Of 2730 included patients, 59.4 % were non-Hispanic White, 15.0 % were Asian, 11.9 % were Hispanic, 9.6 % were Black, and 4.1 % were Other. Median (Q1-Q3) LOS (in hours) was shortest among non-Hispanic White (37.3 (29.2–76.1)) and Other (36.5 (29.3–75.4)) patients followed by Hispanic (46.8 (29.9–78.1)) patients with Asian (51.3 (30.7–81.9)) and Black (53.7 (30.6–101.6)) patients experiencing the longest LOS (p < 0.01). 30d-ED rates were highest among Hispanic patients (21.3 %), followed by Black (19.2 %), non-Hispanic White (18.1 %), Asian (13.4 %), and Other (8.0 %) patients (p < 0.01).

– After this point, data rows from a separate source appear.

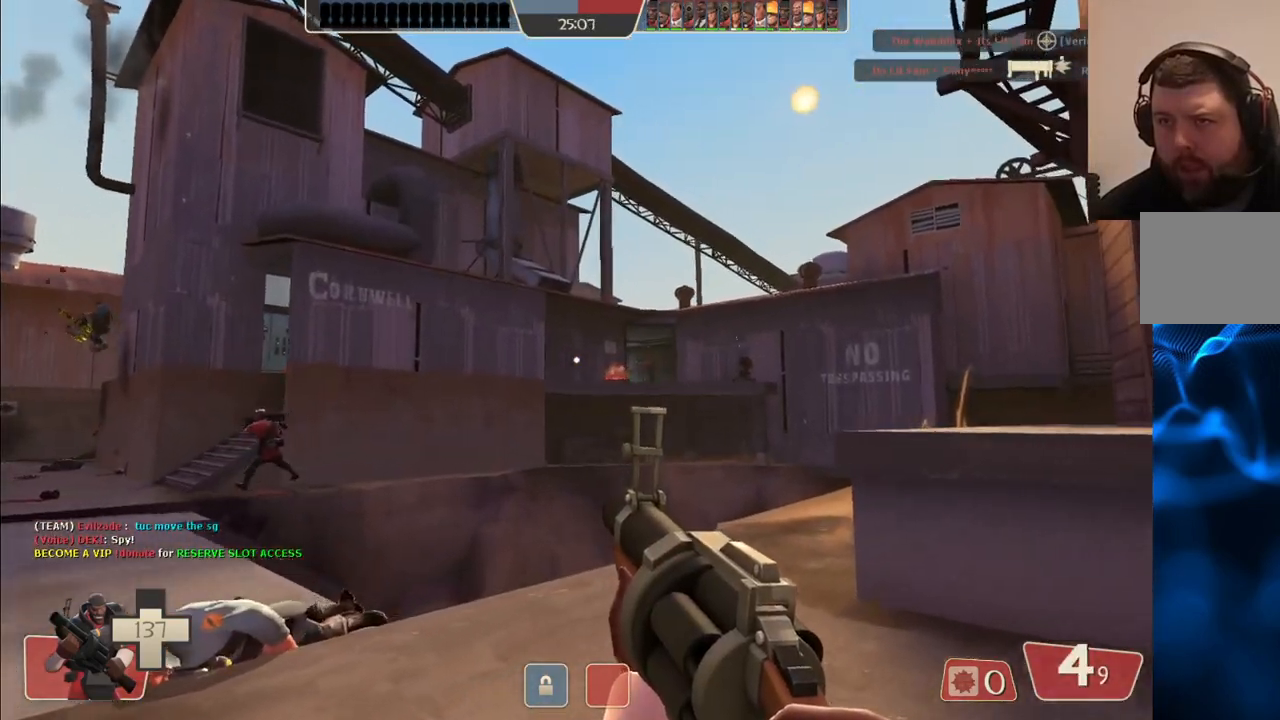
{"buttons": [], "left_stick": "down", "right_stick": "down", "events": [[17, "right_stick", "left"], [117, "left_stick", "down-right"], [117, "right_stick", "center"], [217, "SQUARE", "down"], [233, "left_stick", "down"], [300, "SQUARE", "up"], [400, "right_stick", "down"]]}
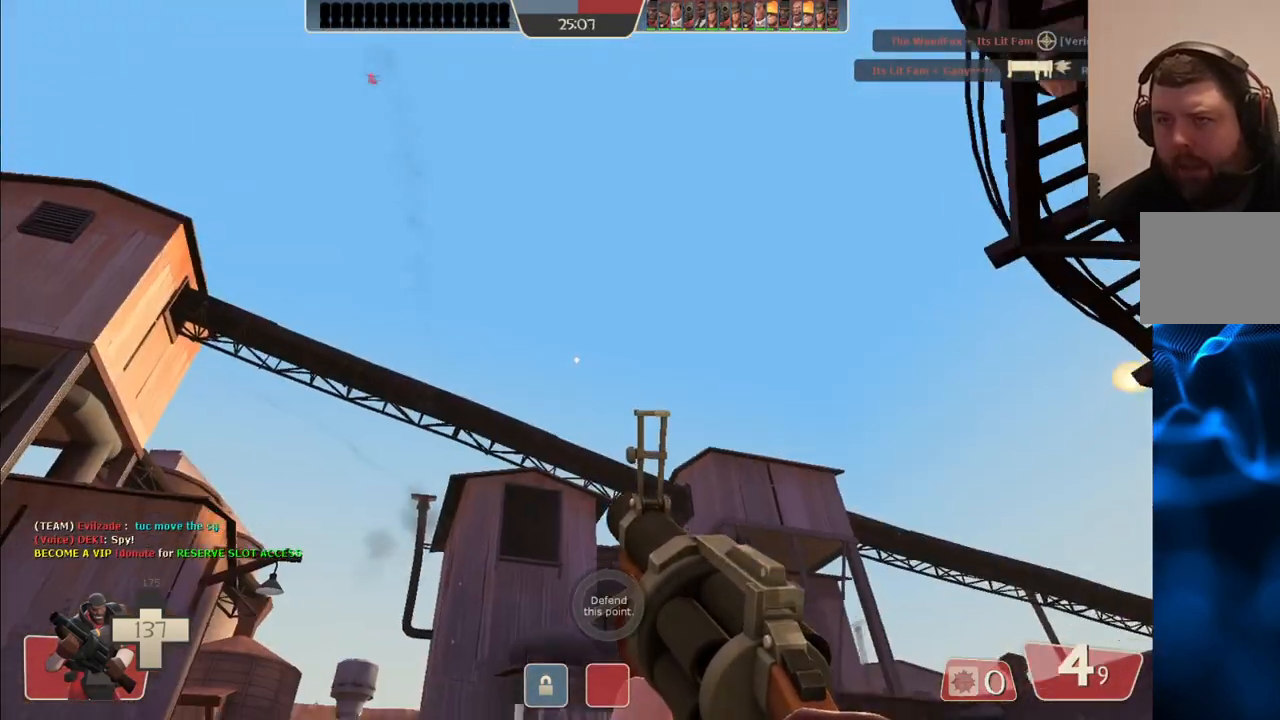
{"buttons": [], "left_stick": "down", "right_stick": "center", "events": [[17, "right_stick", "center"]]}
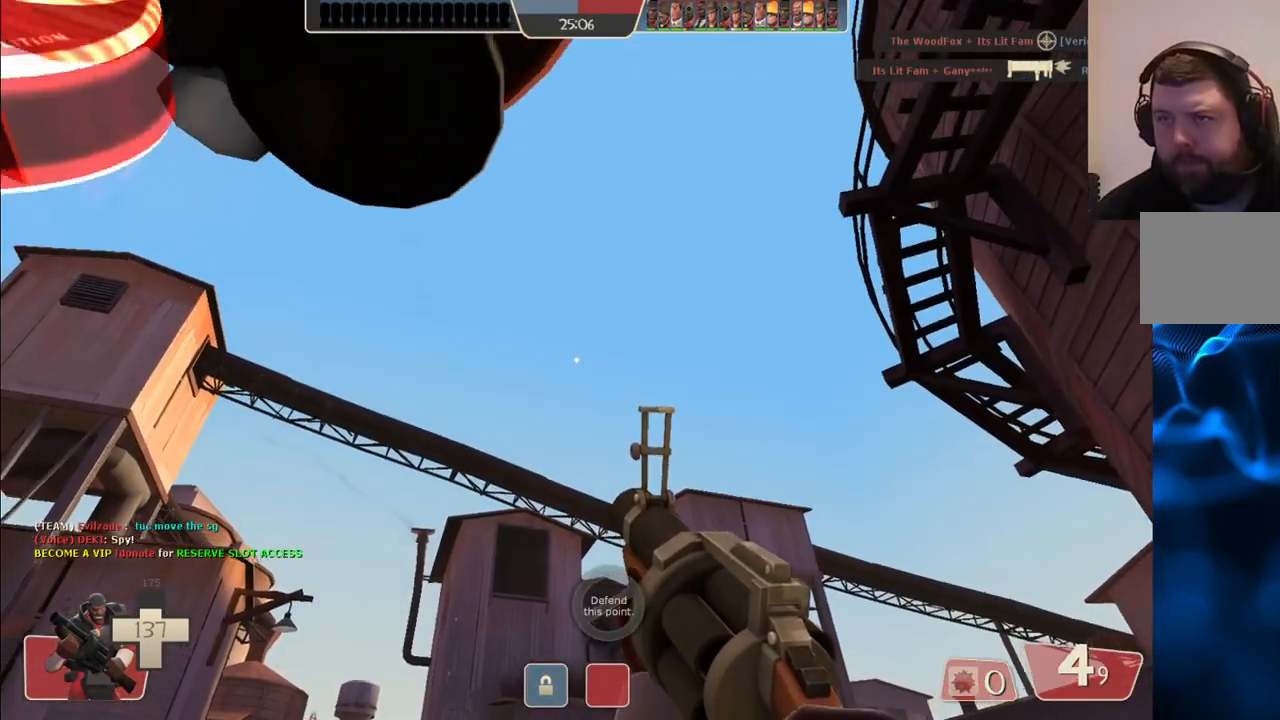
{"buttons": [], "left_stick": "center", "right_stick": "center", "events": [[117, "right_stick", "down"], [183, "right_stick", "center"], [383, "left_stick", "center"]]}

On multivariable analysis, Hispanic ethnicity (Odds Ratio (OR) 1.43 (95 % CI 1.03–1.97)) and Medicaid insurance (OR 2.37 (95 % CI 1.48–3.81)) were associated with higher 30d-ED rates. No racial/ethnic disparities were found among other outcomes.

Conclusions

Despite parity across multiple surgical outcomes, disparities remain related to patient encounters within our system. Health systems must track such disparities in addition to standard clinical outcomes.

Key message

While our large integrated health system has been able to demonstrate parity across many major surgical outcomes among our thoracic surgery patients, race/ethnicity disparities persist including in the number of post-operative return trips to the emergency department. Tracking outcome disparities to a granular level such as return visits to the emergency department and number of follow up appointments is critical as health systems strive to achieve equitable care.